Irving has created a fictional town, bleakly named Gravesend, that resembles his hometown of Exeter, New Hampshire. John Wheelwright, our narrator, is the dyslexic stepson of a teacher who will follow in his stepfather’s footsteps, a lonely boy who hungers desperately to know the identity of his biological father. Owen Meany and many of the more sensational parts of the novel are fiction, but the kernel of John Wheelwright as described above is John Irving himself. What is it that Irving needs to say about his experience growing up in small town America that requires the detailed and loving construction of Owen Meany?
In comparison to the secret sufferings of most of the inhabitants of Gravesend, Owen Meany’s difficulties seem far more obvious. He is small in stature and possessed with a shrill, pre-pubescent voice. His father is in the granite business, considered disreputable and dirty, and his mother is a silent invalid who spends her days sitting by the window, staring away from the outside world. By the time we meet them, a secret belief about the nature of Owen and his birth has already impacted their lives.
Owen creates strange feelings in those around him, feelings that have less to do with Owen himself than they have to do with the person reacting to him. His smallness and fragility inspire others to either become protective of him or abuse him, his “unnaturalness” speaks to those inclined to superstition (including his own parents), and his unwavering faith speaks to those who struggle with their own faith. This effect is amplified as his life plays itself out, a life in which he will be responsible for the accidental death of his best friend’s mother and for a heroic deed which he foresaw in his own dreams. Owen gives those around him a nudge toward believing that which they were inclined to believe, but never could embrace. His life is such an authentic one that it polarizes those who come in contact with it.

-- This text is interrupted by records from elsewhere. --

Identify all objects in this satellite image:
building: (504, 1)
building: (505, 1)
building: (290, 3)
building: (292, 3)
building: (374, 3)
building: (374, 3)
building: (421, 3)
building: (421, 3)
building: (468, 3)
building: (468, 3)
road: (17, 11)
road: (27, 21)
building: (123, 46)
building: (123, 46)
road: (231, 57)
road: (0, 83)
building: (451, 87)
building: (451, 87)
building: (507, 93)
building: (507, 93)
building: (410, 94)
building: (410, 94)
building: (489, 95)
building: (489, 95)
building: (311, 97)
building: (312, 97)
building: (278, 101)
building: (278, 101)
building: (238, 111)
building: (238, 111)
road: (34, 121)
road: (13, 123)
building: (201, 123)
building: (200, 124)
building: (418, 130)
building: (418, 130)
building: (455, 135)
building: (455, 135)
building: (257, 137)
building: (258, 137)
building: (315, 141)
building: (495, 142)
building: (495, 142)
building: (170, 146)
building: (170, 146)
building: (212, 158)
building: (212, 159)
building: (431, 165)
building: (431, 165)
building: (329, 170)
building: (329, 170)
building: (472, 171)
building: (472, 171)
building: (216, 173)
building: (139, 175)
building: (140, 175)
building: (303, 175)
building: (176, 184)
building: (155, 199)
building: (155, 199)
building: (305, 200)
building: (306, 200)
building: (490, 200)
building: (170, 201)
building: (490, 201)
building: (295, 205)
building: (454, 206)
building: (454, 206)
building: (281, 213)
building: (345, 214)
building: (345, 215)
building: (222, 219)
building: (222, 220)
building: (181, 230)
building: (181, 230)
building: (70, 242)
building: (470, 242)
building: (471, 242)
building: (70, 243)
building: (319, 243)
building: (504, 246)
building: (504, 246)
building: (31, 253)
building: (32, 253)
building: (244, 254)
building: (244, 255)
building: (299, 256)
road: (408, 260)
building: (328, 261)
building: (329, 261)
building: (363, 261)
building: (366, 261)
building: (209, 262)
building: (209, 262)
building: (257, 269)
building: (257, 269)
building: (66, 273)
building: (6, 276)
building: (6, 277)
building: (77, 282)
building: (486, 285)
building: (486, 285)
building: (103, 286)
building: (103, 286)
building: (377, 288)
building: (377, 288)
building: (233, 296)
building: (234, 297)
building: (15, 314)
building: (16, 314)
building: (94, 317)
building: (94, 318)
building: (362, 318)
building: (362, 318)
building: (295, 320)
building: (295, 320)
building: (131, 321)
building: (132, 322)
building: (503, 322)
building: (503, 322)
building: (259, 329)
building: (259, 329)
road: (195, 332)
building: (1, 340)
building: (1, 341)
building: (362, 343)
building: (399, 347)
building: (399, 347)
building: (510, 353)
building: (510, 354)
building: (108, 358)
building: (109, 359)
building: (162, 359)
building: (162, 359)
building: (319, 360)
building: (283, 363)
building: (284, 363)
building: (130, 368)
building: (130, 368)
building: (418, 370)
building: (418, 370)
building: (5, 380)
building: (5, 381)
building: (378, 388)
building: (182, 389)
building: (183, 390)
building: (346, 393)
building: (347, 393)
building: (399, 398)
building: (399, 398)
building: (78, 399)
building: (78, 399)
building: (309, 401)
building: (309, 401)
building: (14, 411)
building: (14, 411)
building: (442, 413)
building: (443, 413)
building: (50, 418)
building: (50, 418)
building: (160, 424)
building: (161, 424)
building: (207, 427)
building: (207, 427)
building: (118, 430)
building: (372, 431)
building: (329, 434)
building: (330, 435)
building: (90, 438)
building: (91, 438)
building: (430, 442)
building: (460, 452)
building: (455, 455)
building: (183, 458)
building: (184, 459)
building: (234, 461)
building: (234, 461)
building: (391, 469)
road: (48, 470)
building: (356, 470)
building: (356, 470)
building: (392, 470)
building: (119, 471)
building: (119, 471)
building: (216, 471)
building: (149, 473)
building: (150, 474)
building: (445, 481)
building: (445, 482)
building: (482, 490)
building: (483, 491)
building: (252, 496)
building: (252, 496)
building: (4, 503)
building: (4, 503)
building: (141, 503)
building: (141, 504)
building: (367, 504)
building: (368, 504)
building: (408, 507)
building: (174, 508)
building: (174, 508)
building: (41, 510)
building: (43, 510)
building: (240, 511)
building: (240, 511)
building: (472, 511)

What is it that Owen stands for? Perhaps that depends on where you stand. He might be the spirit of an American innocence that was lost forever in the Vietnam War, a Christ like figure who took on the sins of others to protect the innocent, or a victim of the cruelty of society, of chance, or of God himself. Perhaps he is just a symbol of Irving’s own childhood, stunted and lost, or a clever tool which allows Irving to explore not only his own painful experiences, but those of the community in which he grew up. When it comes to being polarized by Owen, we are no exception. Whatever attitudes we bring to this stunning piece of literature will be strengthened by it. John Irving does not force his beliefs upon us, but he provides us with Owen Meany, a mirror in which we may find our own faces revealed. What do you see?